------ Provided passage

Sources familiar with White House thinking say Clinton was convinced that attempting to prevent a potentially catastrophic new conflict over Kashmir had higher priority than shunning General Pervez Musharraf for suspending democracy.
U.S. and British officials say early warning signals of another Kashmir clash are acute, and it could prove impossible to keep any new flare-up within limits.
The Indian military is chafing for revenge after feeling humiliated by last year's incursion by Mujahideen across the "Line of Control" in the Kargil region.
Adding to the alarm are U.S. fears that Pakistan is heading towards disintegration due to ethnic and sectarian strife, the rise of religious extremism, endemic corruption and a crumbling of the state, which the coup did little or nothing to arrest.
"Pushing Pakistan further out towards the wilderness and denying it access to international lending would further weaken the regime's ability to stem this awful tide," said Steven Simon, assistant director of the International Institute for Strategic Studies in London.
Simon, who was a top White House counter-terrorism official until last year, said the long-running Kashmir problem, cause of two previous Indo-Pakistani wars, had become more explosive than ever since the Indian and Pakistani nuclear tests in 1998.
VAJPAYEE UNDER PRESSURE
On the Indian side, diplomats in South Asia say Prime Minister Atal Behari Vajpayee is facing intense, conflicting pressures over Kashmir.
The United States is urging Vajpayee to make some gesture towards resuming the talks with Pakistan that were broken off over last year's Kargil incursion, and allowing some sort of international role in "de-escalating" the Kashmir dispute.
But the Hindu nationalist premier is also being pushed by his own armed forces to seek revenge for last year's crisis, when the unpreparedness of India's army was exposed.
Pressure for such retaliation, which could even include air strikes against training camps of Mujahideen in Pakistan, had intensified since Musharraf, who directed the Kargil operation, came to power in the bloodless coup, diplomats said.
"The personal antipathy towards Musharraf has complicated an already tense situation," said a senior Western official. "It is going to be a difficult summer for Pakistan."

------------
------ Exercise data

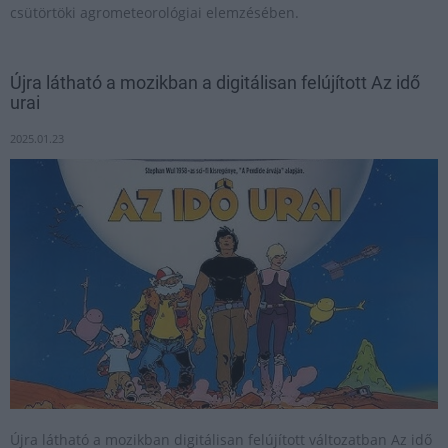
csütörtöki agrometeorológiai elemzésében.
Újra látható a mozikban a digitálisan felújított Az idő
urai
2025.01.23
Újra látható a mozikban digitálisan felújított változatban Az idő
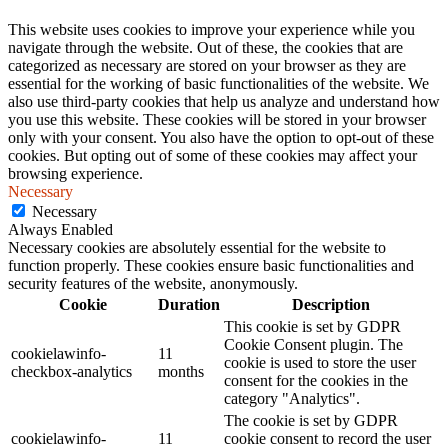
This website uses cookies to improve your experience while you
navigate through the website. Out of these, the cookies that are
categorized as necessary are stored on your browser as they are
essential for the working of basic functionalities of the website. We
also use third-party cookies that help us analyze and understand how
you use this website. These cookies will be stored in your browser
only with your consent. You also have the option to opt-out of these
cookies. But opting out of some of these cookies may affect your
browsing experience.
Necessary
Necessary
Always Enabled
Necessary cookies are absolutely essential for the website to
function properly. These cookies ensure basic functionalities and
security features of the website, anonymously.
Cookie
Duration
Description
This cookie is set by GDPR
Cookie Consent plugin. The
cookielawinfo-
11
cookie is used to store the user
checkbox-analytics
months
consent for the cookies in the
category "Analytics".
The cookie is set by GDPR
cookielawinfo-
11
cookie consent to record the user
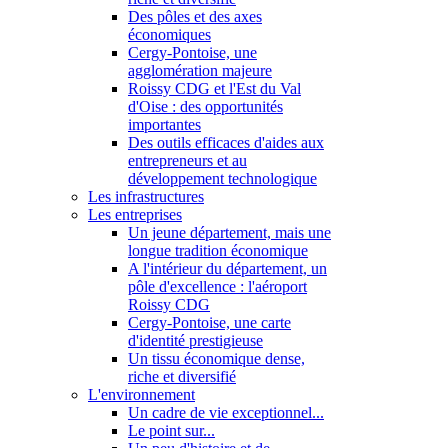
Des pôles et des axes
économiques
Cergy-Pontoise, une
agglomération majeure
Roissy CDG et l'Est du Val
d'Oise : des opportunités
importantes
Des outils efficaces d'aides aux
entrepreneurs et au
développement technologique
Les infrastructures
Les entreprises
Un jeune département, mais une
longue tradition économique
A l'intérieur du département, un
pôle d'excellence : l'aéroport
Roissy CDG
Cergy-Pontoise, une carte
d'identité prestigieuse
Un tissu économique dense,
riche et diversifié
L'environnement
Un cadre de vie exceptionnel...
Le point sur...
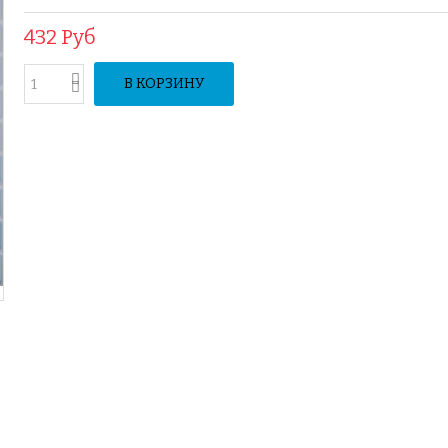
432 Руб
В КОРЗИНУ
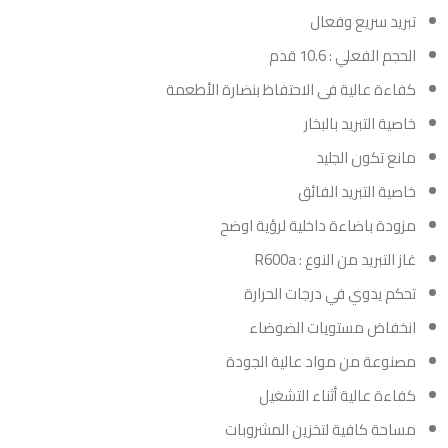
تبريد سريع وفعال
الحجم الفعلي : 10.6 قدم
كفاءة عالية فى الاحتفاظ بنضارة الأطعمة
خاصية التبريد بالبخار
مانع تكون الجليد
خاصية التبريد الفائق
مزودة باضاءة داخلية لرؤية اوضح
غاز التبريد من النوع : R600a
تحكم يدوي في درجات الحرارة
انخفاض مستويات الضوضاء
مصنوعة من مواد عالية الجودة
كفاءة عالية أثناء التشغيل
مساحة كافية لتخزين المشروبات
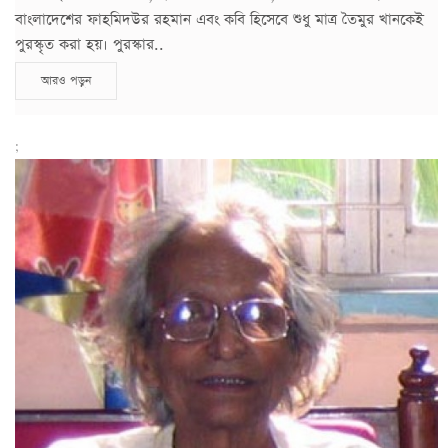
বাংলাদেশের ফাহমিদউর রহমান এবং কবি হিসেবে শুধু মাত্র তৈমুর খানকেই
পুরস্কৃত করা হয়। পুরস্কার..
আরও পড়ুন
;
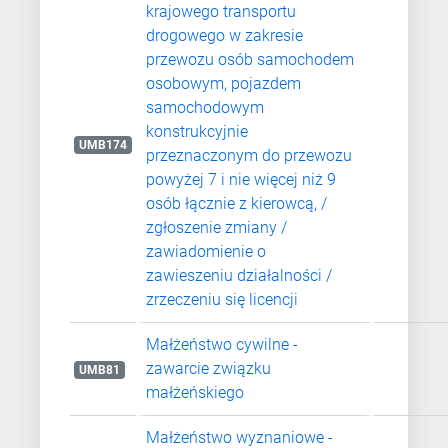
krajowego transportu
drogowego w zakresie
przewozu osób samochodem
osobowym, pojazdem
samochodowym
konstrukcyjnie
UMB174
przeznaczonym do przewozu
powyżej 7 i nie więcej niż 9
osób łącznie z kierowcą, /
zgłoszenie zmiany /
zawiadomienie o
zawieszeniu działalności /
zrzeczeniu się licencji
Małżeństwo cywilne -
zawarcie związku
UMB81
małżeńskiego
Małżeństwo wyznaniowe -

------------

### What the task asks
Write out the Kashmir passage word for word, beginning at "U.S. and British" and ending after "flare-up within limits.".

### Answer box
U.S. and British officials say early warning signals of another Kashmir clash are acute, and it could prove impossible to keep any new flare-up within limits.